Sometimes when I begin a novel I know where it begins. And sometimes I know where it should begin, after I've written what turns out not to be the beginning after all. As for what follows, I have several characters, an idea that entangles them, and an outline that always turns out be only partly compatible with what the characters want or need to do. That difficult middle bit, which is actually most of the novel's narrative, is written sentence by sentence, paragraph by paragraph, chapter by chapter, discovering the beats of the narrative as it unfolds.
It's not a way of writing a novel I'd recommend. It's an uncertain start-and stop-and-start-over business.

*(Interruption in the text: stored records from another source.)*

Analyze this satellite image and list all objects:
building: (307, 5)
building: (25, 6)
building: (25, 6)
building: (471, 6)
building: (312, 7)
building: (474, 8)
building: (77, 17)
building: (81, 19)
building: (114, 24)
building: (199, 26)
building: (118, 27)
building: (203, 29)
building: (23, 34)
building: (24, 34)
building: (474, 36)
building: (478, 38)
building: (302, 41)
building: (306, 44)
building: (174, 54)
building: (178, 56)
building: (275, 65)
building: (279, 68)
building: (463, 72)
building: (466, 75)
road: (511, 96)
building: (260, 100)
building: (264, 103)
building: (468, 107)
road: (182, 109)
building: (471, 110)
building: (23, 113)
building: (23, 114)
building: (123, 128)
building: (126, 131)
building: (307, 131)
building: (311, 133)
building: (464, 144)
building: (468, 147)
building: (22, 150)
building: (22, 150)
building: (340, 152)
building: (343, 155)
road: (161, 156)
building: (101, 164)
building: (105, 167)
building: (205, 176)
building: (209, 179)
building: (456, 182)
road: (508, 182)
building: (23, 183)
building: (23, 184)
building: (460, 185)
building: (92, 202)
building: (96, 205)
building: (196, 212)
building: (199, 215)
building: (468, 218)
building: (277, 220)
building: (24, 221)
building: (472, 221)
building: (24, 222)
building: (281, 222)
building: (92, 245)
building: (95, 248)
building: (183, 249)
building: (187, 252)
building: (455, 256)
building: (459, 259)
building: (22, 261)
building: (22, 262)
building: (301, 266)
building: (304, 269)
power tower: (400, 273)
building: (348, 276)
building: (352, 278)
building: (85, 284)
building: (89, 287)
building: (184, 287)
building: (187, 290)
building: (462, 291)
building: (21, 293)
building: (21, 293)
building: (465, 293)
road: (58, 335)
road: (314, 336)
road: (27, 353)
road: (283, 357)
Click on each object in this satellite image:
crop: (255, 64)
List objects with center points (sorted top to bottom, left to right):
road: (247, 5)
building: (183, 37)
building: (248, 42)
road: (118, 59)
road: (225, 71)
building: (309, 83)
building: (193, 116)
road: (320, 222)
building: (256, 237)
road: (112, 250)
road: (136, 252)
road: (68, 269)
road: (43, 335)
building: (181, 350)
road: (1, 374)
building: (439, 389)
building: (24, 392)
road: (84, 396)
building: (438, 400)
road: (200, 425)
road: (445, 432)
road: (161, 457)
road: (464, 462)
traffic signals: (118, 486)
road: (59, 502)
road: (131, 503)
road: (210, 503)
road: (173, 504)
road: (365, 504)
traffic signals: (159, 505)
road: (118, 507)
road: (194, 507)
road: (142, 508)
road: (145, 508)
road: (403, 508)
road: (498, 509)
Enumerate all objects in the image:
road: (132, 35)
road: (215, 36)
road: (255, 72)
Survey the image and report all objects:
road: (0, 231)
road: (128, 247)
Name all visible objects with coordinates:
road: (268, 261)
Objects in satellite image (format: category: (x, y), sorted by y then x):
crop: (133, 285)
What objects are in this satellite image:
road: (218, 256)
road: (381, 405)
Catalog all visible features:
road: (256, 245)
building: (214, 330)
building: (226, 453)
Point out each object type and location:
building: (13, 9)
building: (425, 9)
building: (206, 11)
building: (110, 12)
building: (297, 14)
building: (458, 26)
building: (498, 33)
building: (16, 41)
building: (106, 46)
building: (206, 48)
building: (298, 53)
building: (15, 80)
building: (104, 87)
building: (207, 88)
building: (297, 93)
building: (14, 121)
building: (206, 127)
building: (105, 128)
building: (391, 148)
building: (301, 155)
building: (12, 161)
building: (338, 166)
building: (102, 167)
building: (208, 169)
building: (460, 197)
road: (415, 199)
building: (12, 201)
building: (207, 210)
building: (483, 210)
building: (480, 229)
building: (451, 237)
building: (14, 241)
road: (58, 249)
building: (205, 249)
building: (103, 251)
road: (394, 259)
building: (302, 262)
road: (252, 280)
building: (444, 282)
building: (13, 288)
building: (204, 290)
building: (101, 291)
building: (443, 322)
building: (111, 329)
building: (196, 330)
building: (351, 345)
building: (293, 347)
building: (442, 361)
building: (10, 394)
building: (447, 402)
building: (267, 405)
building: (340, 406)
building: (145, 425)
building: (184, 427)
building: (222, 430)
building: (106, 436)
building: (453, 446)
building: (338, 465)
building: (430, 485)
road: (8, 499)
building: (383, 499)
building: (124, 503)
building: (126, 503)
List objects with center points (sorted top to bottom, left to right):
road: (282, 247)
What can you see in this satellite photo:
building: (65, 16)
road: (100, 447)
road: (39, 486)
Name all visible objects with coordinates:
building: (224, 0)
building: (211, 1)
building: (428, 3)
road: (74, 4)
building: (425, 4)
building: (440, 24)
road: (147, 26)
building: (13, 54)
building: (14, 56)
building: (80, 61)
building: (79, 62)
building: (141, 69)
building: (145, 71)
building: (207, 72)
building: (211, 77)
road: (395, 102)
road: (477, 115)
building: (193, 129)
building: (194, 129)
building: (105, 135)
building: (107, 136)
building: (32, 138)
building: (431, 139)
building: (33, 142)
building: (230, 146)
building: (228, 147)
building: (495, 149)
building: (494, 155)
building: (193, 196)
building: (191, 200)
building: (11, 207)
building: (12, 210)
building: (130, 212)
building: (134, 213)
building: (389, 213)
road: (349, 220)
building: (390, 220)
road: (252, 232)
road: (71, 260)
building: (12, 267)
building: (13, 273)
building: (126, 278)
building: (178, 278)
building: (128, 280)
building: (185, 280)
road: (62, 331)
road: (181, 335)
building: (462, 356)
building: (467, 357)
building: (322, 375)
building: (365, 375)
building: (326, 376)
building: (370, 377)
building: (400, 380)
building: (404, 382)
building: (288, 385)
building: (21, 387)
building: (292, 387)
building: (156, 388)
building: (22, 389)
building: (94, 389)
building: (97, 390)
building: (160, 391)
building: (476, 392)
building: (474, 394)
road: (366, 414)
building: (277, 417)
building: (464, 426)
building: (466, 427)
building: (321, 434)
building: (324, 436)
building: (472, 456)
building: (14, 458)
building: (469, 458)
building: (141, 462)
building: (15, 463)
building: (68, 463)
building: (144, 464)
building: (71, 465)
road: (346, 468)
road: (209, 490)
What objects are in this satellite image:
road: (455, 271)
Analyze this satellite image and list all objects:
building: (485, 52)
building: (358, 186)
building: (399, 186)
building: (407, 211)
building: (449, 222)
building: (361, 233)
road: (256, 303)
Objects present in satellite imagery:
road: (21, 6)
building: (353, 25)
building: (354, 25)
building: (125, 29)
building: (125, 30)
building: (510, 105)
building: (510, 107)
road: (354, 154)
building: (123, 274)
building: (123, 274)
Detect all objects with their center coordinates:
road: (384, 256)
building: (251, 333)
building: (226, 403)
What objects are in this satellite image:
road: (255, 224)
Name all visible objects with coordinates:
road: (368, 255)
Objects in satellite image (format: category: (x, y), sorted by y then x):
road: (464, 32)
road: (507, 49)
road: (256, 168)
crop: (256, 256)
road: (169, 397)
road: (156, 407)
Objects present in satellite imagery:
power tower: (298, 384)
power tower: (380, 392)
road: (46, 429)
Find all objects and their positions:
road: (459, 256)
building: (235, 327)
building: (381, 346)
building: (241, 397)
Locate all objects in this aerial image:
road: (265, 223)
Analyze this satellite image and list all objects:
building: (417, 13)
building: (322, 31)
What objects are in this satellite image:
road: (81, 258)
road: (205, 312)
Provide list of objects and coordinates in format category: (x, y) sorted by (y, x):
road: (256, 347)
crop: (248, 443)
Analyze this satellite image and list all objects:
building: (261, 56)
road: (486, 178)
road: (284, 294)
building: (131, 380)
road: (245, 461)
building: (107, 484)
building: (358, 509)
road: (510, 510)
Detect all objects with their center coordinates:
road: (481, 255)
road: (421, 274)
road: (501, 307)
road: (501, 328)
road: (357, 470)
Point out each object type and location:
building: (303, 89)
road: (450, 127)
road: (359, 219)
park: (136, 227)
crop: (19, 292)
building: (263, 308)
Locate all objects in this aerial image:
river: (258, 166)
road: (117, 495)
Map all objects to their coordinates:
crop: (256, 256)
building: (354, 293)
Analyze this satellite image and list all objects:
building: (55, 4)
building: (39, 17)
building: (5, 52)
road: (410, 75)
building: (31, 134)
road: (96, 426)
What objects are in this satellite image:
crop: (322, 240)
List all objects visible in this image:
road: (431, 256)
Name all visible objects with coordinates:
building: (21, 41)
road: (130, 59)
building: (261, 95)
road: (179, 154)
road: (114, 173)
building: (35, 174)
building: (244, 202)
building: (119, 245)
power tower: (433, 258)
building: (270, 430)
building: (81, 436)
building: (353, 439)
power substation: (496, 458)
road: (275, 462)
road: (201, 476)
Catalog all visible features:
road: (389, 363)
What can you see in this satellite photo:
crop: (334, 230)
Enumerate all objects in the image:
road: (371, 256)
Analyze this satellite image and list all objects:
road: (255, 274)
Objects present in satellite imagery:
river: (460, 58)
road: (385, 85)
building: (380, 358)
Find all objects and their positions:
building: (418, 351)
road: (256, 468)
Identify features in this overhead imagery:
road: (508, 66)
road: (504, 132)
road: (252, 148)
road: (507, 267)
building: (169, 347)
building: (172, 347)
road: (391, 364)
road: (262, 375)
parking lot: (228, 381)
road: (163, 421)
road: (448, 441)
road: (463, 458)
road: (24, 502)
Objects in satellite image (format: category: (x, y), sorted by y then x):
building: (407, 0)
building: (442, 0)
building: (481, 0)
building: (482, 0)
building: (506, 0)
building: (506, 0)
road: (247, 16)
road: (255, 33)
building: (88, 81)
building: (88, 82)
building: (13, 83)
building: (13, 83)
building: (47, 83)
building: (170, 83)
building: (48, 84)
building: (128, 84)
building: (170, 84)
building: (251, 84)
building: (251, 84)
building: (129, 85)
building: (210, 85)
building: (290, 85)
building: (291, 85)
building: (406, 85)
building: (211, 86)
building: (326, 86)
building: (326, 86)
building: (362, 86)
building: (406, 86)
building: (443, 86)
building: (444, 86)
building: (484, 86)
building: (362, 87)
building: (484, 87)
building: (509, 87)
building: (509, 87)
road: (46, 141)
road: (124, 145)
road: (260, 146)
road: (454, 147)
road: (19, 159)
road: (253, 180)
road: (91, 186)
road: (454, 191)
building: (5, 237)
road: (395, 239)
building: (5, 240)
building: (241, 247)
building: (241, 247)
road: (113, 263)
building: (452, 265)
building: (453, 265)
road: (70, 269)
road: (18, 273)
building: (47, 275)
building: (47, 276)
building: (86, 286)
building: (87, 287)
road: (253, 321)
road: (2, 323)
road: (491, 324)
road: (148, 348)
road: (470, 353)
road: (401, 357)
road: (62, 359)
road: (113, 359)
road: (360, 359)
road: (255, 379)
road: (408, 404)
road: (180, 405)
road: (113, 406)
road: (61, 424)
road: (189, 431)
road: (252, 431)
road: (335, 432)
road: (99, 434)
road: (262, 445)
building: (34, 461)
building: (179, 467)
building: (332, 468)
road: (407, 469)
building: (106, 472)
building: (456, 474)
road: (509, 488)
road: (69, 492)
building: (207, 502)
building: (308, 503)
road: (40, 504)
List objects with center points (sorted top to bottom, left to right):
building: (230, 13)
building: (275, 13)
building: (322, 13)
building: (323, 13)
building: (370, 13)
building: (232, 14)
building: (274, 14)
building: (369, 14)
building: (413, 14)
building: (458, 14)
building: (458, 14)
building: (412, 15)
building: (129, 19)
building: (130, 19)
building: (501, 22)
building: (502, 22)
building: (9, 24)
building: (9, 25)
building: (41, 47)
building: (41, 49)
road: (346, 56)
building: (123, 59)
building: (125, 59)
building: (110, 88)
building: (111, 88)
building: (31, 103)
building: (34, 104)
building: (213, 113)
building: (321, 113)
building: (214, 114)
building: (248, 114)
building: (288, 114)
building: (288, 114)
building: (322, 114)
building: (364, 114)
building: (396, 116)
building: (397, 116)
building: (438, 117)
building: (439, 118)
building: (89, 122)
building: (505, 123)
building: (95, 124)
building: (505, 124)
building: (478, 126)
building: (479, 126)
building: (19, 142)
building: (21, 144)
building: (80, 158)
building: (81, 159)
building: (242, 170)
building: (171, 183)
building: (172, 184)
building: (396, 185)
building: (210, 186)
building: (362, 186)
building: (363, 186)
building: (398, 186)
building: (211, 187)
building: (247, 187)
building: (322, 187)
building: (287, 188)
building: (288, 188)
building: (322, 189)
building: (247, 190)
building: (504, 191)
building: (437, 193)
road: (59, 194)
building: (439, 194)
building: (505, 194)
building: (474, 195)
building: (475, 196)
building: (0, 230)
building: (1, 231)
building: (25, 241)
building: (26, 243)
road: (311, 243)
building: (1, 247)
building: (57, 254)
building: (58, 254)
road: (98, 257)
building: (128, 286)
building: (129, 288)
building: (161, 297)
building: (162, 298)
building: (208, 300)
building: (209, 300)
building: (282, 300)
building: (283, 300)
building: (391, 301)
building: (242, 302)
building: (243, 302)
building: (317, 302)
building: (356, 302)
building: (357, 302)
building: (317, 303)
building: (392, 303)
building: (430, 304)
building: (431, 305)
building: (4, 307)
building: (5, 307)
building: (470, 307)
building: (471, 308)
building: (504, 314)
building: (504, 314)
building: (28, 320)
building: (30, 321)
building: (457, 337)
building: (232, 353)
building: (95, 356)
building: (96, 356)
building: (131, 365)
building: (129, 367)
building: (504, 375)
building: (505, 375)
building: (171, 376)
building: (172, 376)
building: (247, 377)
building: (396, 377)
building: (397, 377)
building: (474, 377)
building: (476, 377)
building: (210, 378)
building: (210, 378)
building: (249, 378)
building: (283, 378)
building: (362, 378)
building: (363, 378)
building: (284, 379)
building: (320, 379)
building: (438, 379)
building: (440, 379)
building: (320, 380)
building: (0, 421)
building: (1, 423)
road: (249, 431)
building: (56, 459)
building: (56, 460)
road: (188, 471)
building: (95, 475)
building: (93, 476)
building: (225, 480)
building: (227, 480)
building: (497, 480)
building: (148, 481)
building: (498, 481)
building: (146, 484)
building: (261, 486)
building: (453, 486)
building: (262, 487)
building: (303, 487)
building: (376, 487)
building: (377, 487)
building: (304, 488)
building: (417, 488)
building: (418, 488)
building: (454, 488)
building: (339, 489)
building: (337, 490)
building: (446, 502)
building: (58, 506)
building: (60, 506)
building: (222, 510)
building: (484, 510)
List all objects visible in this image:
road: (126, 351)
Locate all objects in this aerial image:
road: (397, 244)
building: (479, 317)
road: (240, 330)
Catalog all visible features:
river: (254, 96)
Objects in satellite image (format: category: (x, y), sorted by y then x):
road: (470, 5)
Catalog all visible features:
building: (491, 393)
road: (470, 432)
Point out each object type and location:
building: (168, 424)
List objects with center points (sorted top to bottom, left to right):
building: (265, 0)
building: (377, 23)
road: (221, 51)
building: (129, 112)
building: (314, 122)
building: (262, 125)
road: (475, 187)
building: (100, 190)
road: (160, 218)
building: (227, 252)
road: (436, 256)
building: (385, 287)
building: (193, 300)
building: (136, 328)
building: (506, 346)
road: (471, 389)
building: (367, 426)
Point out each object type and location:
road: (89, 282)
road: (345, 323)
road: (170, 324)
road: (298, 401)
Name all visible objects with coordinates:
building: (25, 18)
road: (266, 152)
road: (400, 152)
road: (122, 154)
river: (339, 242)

It's a process of discovery that can lead to all kinds of inconvenient dead patches and false trails caused by trying to force the characters down a path until you realise they wouldn't have taken at all, if only you had listened to them. So then you have to backtrack until you discover where the paths diverged, and you start over from there. How much nicer it would be to know exactly where you are and where you have to go next at every point, to be able to fill your required word count every day and know that you are that much closer to the end! Instead, I write sort of first drafts that mix actual first-draft material with chunks of rewritten and repurposed stuff. But it's the only way I know how to do it, and while the way points of the outline quite often evaporate or turn out to be in the wrong place, at least I always know where the end is, and what it looks like.
I'm getting close the end point of
Into Everywhere, the sort-of-sequel (continued by different characters) to
Something Coming Through. I can see the exit, and a strategy to get there is beginning to resolve. I've been playing a lot of Philip Glass while writing this one. Particularly the soundtrack of
Powaqqatsi. Maybe the significance of that will become clear when I reach the exit.